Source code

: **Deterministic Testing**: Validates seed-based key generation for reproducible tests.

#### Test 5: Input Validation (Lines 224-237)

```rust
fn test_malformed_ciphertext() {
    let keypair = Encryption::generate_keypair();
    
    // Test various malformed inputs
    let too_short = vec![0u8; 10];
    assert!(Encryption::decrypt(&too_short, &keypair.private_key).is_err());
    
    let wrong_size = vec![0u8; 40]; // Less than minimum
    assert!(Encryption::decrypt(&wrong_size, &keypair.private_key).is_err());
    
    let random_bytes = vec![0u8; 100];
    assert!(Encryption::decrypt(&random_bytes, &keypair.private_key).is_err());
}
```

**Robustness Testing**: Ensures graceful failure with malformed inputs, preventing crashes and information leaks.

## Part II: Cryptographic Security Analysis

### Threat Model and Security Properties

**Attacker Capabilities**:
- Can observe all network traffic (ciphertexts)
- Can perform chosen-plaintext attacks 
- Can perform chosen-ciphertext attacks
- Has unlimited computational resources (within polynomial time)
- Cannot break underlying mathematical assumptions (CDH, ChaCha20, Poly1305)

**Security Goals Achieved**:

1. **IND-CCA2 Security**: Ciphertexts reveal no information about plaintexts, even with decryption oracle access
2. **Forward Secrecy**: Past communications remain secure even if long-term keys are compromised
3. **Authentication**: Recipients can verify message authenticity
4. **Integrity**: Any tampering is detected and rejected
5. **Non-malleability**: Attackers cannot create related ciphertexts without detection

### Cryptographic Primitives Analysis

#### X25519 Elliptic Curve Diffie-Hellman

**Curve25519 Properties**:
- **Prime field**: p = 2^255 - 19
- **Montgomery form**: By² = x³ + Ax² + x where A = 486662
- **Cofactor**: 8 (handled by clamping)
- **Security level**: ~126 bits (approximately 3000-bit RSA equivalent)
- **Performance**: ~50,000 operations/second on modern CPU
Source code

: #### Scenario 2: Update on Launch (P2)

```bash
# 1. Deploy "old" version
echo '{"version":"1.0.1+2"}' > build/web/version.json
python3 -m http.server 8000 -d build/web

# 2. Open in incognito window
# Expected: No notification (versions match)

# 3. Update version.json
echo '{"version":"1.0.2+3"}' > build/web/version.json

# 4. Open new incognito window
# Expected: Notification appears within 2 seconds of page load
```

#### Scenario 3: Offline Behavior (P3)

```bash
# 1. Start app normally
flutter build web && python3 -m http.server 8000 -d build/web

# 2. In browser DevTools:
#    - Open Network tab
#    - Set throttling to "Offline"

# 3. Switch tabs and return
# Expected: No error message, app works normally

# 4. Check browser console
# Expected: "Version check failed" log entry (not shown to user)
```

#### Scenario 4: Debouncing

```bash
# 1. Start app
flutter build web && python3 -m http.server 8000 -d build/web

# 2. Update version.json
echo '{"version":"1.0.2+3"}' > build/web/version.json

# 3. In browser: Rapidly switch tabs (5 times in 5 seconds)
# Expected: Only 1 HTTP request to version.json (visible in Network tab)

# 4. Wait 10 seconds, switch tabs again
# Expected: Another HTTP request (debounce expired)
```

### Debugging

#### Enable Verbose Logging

------------------------------------------------------------------------

## What you are asked to do
Scan the records above for the word "message". Show each line in which it appears.

## Final answer
3. **Authentication**: Recipients can verify message authenticity
# Expected: No error message, app works normally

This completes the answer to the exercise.